======== DATA TO EXAMINE

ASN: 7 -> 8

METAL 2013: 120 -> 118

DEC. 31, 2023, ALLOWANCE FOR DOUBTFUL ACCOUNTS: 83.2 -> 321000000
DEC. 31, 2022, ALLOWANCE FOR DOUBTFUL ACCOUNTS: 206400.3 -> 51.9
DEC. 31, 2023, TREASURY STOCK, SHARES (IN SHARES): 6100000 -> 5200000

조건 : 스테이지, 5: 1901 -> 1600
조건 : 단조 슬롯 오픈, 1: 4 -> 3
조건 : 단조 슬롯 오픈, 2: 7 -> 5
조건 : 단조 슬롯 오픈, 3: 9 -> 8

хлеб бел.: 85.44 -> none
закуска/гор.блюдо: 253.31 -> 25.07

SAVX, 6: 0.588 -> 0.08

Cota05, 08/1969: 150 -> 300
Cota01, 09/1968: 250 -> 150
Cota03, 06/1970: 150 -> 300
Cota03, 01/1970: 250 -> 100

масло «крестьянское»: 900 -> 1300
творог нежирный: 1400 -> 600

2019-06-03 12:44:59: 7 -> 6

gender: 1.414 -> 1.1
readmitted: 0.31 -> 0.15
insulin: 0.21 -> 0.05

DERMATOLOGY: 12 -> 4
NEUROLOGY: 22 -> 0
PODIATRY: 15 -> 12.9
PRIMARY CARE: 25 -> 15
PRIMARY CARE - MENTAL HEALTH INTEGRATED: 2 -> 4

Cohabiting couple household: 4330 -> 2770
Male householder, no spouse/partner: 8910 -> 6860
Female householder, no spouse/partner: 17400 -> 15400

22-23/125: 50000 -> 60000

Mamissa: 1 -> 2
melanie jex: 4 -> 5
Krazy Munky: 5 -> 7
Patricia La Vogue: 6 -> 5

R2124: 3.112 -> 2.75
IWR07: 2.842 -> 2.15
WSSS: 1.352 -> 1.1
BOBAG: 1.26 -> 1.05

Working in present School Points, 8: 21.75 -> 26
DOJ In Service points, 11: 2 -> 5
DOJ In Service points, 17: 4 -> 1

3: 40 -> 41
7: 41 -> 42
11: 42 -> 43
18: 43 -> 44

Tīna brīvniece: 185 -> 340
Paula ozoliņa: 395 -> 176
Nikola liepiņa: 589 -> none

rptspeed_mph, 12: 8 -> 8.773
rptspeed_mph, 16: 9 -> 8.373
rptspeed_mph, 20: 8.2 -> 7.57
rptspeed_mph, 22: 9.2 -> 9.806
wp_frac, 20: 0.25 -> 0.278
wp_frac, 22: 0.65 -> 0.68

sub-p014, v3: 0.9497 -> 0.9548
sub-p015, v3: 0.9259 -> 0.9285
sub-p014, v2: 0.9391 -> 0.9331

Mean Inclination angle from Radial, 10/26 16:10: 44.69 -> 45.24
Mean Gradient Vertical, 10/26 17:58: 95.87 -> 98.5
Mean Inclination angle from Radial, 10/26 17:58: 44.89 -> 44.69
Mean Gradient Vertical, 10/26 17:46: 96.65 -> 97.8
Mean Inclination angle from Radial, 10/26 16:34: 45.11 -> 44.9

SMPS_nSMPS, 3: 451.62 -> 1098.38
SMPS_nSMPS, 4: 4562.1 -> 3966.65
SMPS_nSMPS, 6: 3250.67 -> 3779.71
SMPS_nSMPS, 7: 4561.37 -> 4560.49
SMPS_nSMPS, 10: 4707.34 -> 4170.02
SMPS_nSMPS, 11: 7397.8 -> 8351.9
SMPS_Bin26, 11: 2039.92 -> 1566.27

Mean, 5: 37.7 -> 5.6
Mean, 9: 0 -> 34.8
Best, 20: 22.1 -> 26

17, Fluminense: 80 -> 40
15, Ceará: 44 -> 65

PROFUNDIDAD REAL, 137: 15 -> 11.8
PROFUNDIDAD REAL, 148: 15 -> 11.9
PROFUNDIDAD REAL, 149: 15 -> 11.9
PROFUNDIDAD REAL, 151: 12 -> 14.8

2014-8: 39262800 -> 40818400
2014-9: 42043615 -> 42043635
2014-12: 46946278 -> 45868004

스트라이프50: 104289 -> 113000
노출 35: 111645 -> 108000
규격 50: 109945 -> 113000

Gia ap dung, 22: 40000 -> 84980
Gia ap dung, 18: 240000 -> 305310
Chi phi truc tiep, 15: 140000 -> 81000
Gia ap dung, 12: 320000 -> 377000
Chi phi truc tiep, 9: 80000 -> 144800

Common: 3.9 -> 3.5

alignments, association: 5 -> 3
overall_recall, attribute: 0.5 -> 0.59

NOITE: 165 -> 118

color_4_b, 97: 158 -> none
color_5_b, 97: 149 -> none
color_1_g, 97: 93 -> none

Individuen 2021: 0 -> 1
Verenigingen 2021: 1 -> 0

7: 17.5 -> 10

================

**WHAT YOU ARE ASKED TO DO**. What lines of the preceding data include the string "Mean"? Pull them out.

**EXERCISE RESPONSE**.
Mean Inclination angle from Radial, 10/26 16:10: 44.69 -> 45.24
Mean Gradient Vertical, 10/26 17:58: 95.87 -> 98.5
Mean Inclination angle from Radial, 10/26 17:58: 44.89 -> 44.69
Mean Gradient Vertical, 10/26 17:46: 96.65 -> 97.8
Mean Inclination angle from Radial, 10/26 16:34: 45.11 -> 44.9
Mean, 5: 37.7 -> 5.6
Mean, 9: 0 -> 34.8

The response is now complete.